◆ Task material ◆
· · · ·
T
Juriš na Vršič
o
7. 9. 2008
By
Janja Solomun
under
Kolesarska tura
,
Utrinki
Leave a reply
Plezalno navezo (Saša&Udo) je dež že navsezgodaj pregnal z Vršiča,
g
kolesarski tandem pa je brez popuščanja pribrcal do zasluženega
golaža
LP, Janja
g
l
· · · ·
◆ Required action ◆
Print every record above. Keep each one exactly as it is.

◆ Exercise output ◆
T
Juriš na Vršič
o
7. 9. 2008
By
Janja Solomun
under
Kolesarska tura
,
Utrinki
Leave a reply
Plezalno navezo (Saša&Udo) je dež že navsezgodaj pregnal z Vršiča,
g
kolesarski tandem pa je brez popuščanja pribrcal do zasluženega
golaža
LP, Janja
g
l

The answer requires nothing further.